How to loop through a file and perform an action per line

edited March 2022 in LES Talk

Written by Anthony Smith, 22 July 2020
Article was migrated from WordPress to Vanilla in March 2022

Sometimes you want to perform the same action multiple times with a single variable, that may be a vps ID, a process ID or some other unique identifier.

Here are a few examples of how you do that with a simple script, obviously there are other ways and probably better ways to do some of these things they are simply examples to work with.

Copy files of a certain type to a server

#!/bin/sh
PATH=/usr/local/bin:/bin:/usr/bin:/usr/local/sbin:/usr/sbin:/sbin

#find img files
find /images -type f -name "*.img" -exec basename '{}' \; > /tmp/imagelist

while read thing
do
scp /images/$thing [email protected]:/backups
done </tmp/imagelist

The above example finds any files with the .img extension in the /images directory and lists them in the file /tmp/imagelist the script then sets a variable of thing and performs an action for each thing which in this example it uses scp to move the .img files to the /backups directory on a remote server (the assumption is that the pub key for the source is installed on the remote server).

The line done </tmp/imagelistis what the script goes through 1 item at a time.


kill tor processes on a server

#!/bin/sh
PATH=/usr/local/bin:/bin:/usr/bin:/usr/local/sbin:/usr/sbin:/sbin

#find tor processes/pids
top -bc -n1 | grep torrc | awk '{print $1}' > /tmp/torpids

while read onion
do
kill -9 $onion
done </tmp/torpids

In the above example, the top command is used in batch mode and shows the full command line -bc and it runs only once -n1 then grp is used to find lines that contain torrc the awk prints the process id's only and finally they are sent to > /tmp/torpids

onion is used as the variable and then with extreme prejudice kill -9 $onion is used to nuke the tor processes, as before done </tmp/torpids is the list of process id's


shutdown all KVM guest servers

#!/bin/sh
PATH=/usr/local/bin:/bin:/usr/bin:/usr/local/sbin:/usr/sbin:/sbin

#get a list of all running kvm guests
virsh list | grep kvm | awk '{print $2}' >/tmp/guests

while read vm
do
virsh shutdown $vm
done < /tmp/guests

In the above example we use virsh list to get a list of all running guests | we grep for kvm to only get kvm guest id's/names (assuming your kvm guest servers use a naming convention with kvm at the start e.g. kvm12345) then use awk to print just the guest name and not the status and pass it through to /tmp/guests as a list

vm is the variable and while looping through /tmp/guests the action virsh shutdown is performed for each line.

The /tmp/guests file will look something like:

kvm123
kvm124
kvm125
kvm126

If you already have a list that you want to perform an action on you should be able to adapt any of the above to work with what you want to achieve.

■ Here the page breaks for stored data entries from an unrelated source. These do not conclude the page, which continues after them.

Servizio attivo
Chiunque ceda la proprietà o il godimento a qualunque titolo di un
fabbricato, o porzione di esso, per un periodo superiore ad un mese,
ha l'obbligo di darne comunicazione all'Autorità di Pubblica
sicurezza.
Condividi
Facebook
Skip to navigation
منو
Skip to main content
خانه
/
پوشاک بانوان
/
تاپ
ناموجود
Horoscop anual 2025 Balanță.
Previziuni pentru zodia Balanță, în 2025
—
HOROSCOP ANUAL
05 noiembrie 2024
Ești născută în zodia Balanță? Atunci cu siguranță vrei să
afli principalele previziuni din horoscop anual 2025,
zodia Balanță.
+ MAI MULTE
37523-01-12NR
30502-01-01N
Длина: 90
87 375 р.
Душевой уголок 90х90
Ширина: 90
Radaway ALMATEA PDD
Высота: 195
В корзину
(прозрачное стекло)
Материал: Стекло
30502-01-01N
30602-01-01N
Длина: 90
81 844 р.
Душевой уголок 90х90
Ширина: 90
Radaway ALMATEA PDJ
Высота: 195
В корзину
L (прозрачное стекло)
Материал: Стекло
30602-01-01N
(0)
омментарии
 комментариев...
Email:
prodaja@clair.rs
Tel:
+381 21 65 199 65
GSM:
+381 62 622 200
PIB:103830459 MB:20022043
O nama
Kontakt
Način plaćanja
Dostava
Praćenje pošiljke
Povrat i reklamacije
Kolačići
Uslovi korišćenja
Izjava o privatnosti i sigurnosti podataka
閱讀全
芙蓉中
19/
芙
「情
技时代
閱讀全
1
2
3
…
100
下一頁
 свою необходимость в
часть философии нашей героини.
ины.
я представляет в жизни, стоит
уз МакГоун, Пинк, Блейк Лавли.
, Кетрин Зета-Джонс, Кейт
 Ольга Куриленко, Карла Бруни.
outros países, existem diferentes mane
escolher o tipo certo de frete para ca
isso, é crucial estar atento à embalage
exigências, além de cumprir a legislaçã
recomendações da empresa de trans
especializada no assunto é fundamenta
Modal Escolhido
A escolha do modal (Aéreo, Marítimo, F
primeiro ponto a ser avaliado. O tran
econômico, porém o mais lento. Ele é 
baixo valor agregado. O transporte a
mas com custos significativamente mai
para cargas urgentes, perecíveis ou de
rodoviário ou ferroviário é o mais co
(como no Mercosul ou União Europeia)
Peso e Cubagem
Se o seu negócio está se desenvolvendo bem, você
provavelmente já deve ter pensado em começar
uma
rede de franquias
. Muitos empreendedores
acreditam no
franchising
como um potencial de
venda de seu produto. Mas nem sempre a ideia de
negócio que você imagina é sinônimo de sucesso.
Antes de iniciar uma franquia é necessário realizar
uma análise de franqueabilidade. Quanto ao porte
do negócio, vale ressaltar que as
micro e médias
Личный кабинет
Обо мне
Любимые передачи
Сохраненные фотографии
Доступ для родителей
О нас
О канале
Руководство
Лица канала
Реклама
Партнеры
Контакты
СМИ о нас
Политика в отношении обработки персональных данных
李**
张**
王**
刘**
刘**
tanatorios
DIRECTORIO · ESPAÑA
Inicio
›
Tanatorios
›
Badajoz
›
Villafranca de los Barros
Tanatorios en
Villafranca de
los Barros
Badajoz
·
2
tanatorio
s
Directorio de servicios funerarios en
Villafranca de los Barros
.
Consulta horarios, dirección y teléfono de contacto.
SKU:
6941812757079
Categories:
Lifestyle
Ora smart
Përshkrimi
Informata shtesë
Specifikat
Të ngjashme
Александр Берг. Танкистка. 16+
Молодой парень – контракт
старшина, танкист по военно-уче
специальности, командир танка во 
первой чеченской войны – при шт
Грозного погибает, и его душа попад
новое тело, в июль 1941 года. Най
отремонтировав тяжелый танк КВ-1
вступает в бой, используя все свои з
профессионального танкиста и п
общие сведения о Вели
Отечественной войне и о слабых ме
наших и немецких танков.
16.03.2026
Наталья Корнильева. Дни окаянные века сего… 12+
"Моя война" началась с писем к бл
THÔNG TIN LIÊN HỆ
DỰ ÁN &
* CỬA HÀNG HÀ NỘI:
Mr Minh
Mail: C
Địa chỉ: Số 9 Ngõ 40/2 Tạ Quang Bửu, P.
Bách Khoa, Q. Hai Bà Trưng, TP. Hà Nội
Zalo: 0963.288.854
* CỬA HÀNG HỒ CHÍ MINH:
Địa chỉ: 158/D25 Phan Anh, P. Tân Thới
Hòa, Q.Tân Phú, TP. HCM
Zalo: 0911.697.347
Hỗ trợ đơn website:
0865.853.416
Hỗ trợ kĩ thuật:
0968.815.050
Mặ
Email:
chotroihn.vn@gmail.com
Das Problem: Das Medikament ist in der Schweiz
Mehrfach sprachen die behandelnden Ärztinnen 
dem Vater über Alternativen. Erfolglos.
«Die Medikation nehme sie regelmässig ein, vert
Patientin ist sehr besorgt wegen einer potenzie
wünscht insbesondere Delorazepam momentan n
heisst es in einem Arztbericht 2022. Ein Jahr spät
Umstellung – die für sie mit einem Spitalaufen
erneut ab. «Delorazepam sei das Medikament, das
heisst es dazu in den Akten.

Line by line for simplicity:

Line: while read set-a-variable-name-here
Explanation: This is where you decide what common variable you want to assign to the items in your list.

Line: do
Explanation: This is simply saying 'do the following'

Line: commands go here $some-variable
Explanation: You give the specific command and be sure to put the variable in the right place and use a $ to indicate that it is a variable, this must match the variable name you set on the first line.

Line: done < /tmp/list-of-stuff
Explanation: This reads the list of items into the script.

Any questions or comments are welcome.